Dear Dr. Douchenozzle:
You probably don’t remember me, but my name is Ginny. My son, B, came to see you for his first eye exam, about 2 years ago. The kid had been falling down a lot, and after checking his footwear, his hearing, and the slope of our living room floor, I thought “What the hell?” and gave you a shot.
You couldn’t find anything wrong. (Turns out I actually DID take the right baby home from the hospital; kid’s just got my klutzy, klutzy genes.) Seeing as how little B has perfect vision, never squints or gets headaches, and has started reading, I assumed everything was fine. But you don’t make those assumptions, do you Dr. Douchenozzle? No, you’re so concerned about my child’s optometric well-being, that you sit up at night, mentally drafting passive-aggressive letters.
Dear Mstr. “B”:
According to our records, your last examination was on September 15, 2006. During your last visit we discussed the importance of regular eye examinations, which you know are necessary for eye health.

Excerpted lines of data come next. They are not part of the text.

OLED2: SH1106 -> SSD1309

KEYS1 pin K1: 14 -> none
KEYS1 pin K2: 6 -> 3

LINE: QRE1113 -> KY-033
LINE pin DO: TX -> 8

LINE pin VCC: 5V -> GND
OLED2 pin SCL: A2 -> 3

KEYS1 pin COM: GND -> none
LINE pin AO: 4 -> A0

Our office hours are as follows…”
Let’s discuss what’s wrong with your little letter, shall we?
The use of the formal address “Master” indicates that you’re aware you’re writing to a 5 year old. And your use of dates tells me that by using some Grade 1 math, you know my kid was 3 the last time he saw you. At that time, the two of you had an erudite and comprehensive discussion about eye health? Really? Because I remember the conversation going more like this:
“OK, B, please sit in this chair.”
“Nooooooooo!” (runs into waiting room to play with trucks)
“For the last time, B (after I’ve wrestled B back into the exam room, and am holding him there against his will), what letters do you see?”

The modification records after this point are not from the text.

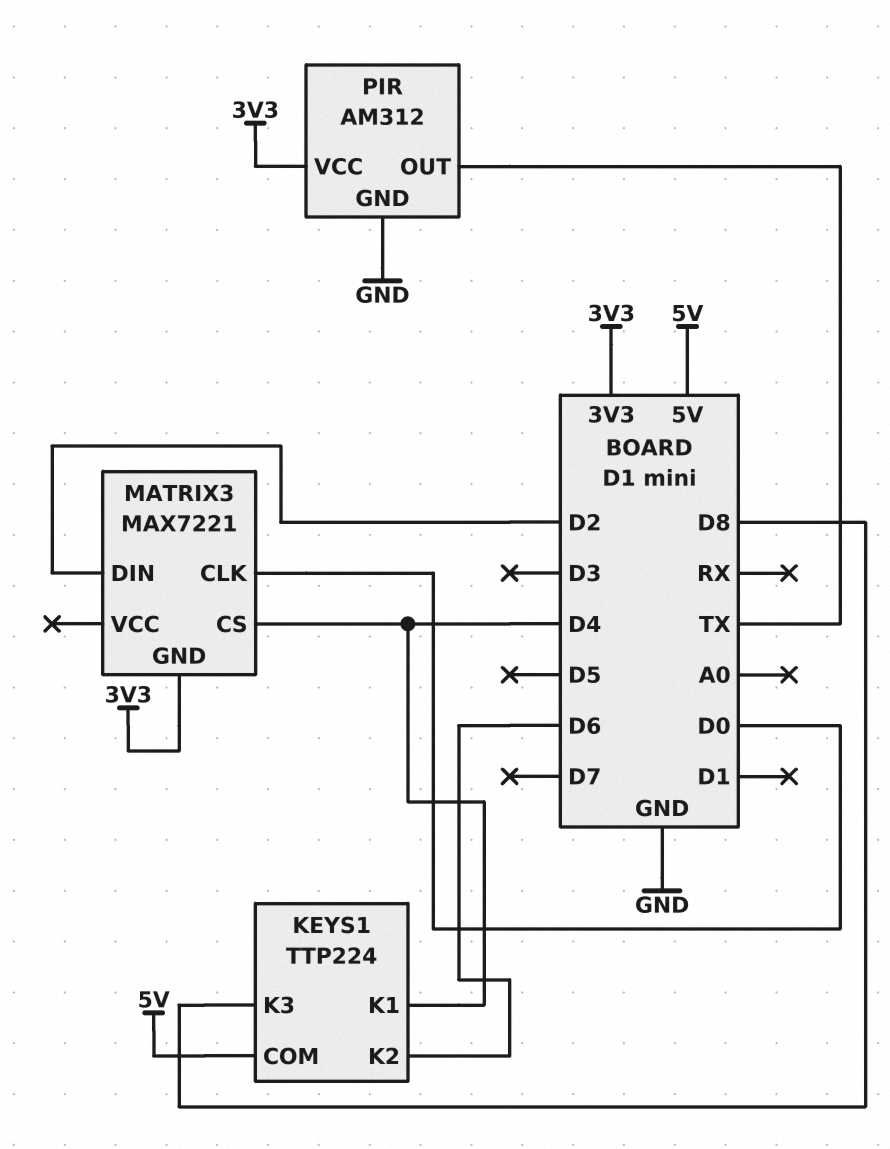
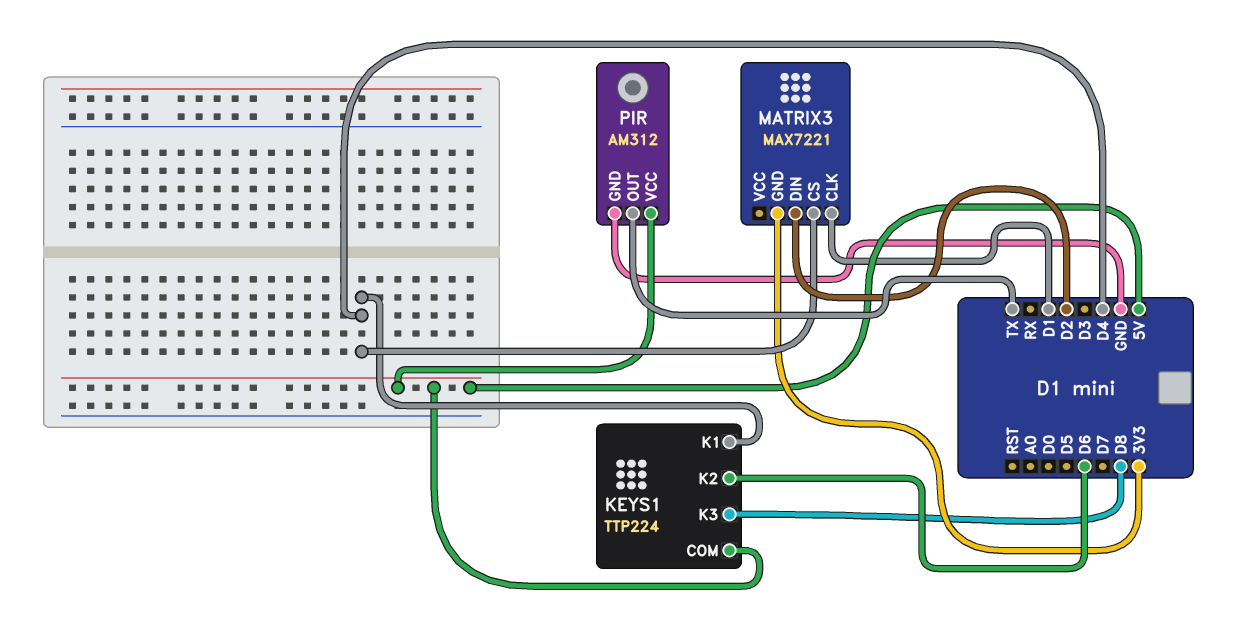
MATRIX3 pin CLK: D0 -> D1
PIR pin VCC: 3V3 -> 5V

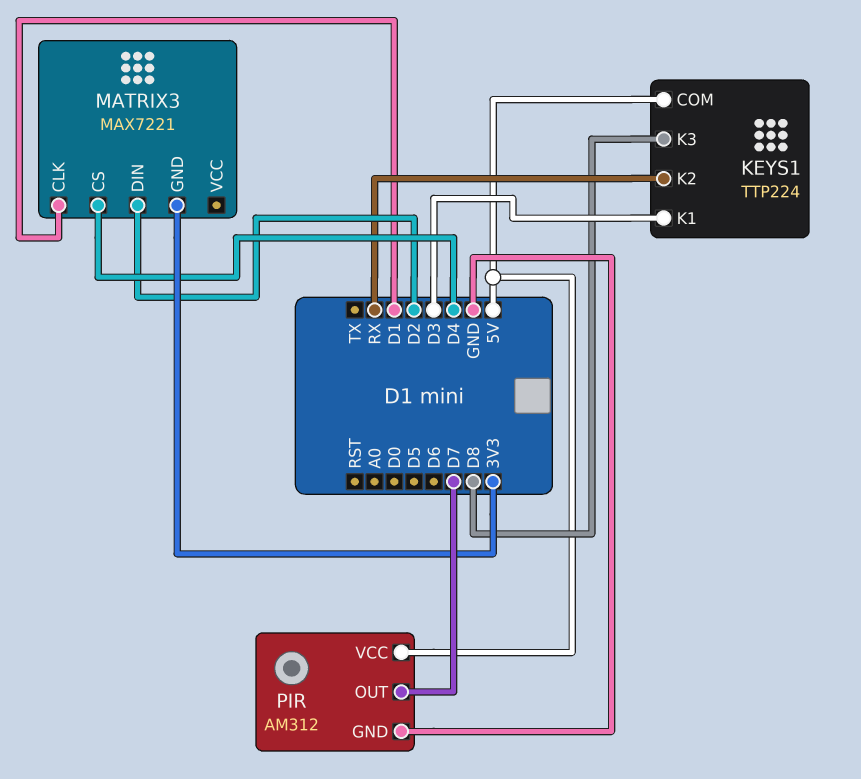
KEYS1 pin K1: D4 -> D3
KEYS1 pin K2: D6 -> RX
PIR pin OUT: TX -> D7

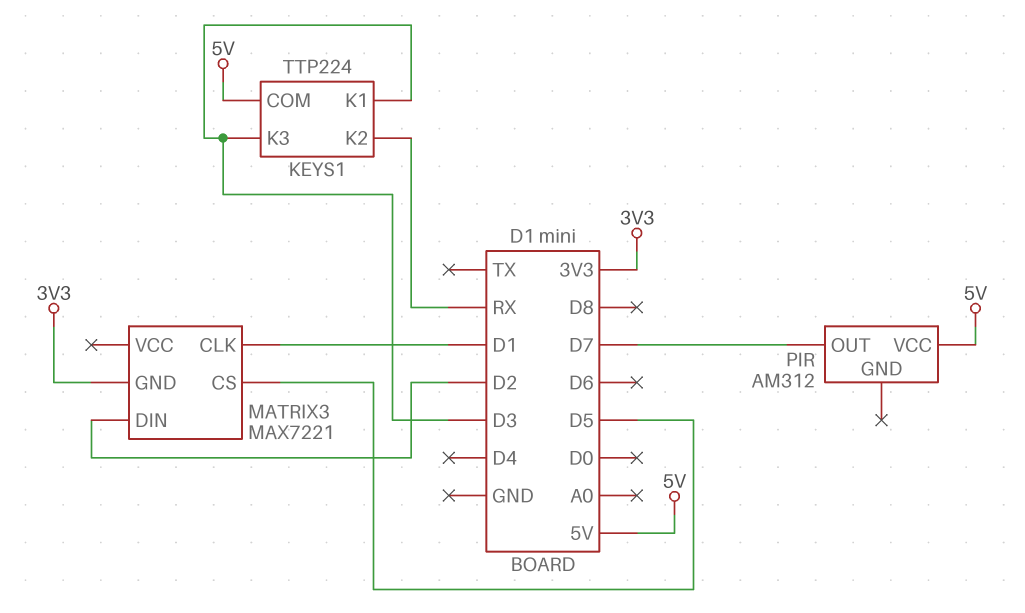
KEYS1 pin K3: D8 -> D3
MATRIX3 pin CS: D4 -> D5
PIR pin GND: GND -> none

“This office smells funny.”
Putting responsibility for his own optical health on a 5 year old, as a thinly disguised means of making me guilty? Dude, that’s low. And the general “Tsk-tsk!” tone? That’s douchey. Maybe even turbo-douchey (I’ll look into it).
I don’t give a tiny rat’s ass what your office hours are. We’ll take our government health care funding elsewhere.
P.S. Your office DID smell funny. Loser.